Susana Proença is a biologist and toxicologist dedicated to the leveraging in vitro and in silico data for parameterizing PBPK models and to perform chemical safety assessment. She is focused on developing frameworks and case-studies for IVIVE, extrapolation of ADME properties from in vitro to in vivo, and on QIVIVE, extrapolating in vitro effect concentrations to in vivo doses. She has experience in working with PBPK models both in OSP and in R.

Before joining ESQlabs, she worked at Wageningen University, Toxicology division under Dr. Nynke Kramer supervision. There she worked on evaluating in vitro kinetics of chemical related to different toxicological ontologies (such as cholestasis and development neurotoxicity) and developing strategies for performing QIVIVE for these chemicals. Before this she underwent an internship at ECVAM-JRC on in silico modelling of in vitro kinetics, which was followed by a stint automating chemical data curation from REACH dossiers, also in JRC.
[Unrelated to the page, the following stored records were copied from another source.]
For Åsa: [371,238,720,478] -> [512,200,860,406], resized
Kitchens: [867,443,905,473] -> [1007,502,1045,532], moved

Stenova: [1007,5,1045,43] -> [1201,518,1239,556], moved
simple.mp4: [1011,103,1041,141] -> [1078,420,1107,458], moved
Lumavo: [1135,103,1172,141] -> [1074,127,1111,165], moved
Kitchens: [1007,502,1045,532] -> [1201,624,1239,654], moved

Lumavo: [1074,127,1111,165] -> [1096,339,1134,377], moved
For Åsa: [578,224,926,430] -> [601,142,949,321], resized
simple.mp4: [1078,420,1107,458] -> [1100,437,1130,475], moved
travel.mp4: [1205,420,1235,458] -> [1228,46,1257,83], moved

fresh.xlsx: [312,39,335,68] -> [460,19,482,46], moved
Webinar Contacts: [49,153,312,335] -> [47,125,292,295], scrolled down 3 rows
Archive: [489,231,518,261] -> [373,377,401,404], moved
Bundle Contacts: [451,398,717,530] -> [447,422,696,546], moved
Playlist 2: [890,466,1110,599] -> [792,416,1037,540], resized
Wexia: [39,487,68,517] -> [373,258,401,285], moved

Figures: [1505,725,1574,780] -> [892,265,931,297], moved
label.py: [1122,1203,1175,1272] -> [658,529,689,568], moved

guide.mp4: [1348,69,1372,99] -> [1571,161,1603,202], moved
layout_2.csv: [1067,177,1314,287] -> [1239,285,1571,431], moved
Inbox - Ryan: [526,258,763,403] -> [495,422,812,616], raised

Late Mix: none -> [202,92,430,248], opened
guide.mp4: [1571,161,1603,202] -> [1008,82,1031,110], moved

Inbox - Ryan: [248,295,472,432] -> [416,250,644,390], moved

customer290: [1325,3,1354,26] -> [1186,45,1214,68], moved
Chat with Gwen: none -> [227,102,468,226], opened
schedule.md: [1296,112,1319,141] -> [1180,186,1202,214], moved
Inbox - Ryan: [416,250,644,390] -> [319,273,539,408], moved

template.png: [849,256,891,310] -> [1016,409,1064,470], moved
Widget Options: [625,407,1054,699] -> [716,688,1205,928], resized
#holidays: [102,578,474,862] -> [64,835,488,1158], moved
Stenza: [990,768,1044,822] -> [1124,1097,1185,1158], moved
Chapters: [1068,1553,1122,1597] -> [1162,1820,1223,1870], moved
Susana obtained her Master’s degree in Bio-Pharmaceutical Sciences from Faculty of Pharmaceutical Sciences, Lisbon University (Portugal). For her PhD thesis, she studied the in vitro kinetics in complex in vitro models and (Q)IVIVE of highly lipophilic chemicals. The thesis was supervised by Dr. Nynke Kramer at the Institute for Risk Assessment Sciences at Utrecht University. The work was multidisciplinary, envolving setting in vitro experiments, analytical methods, transcriptomics analysis and in silico modelling. Her PhD thesis will be submitted soon.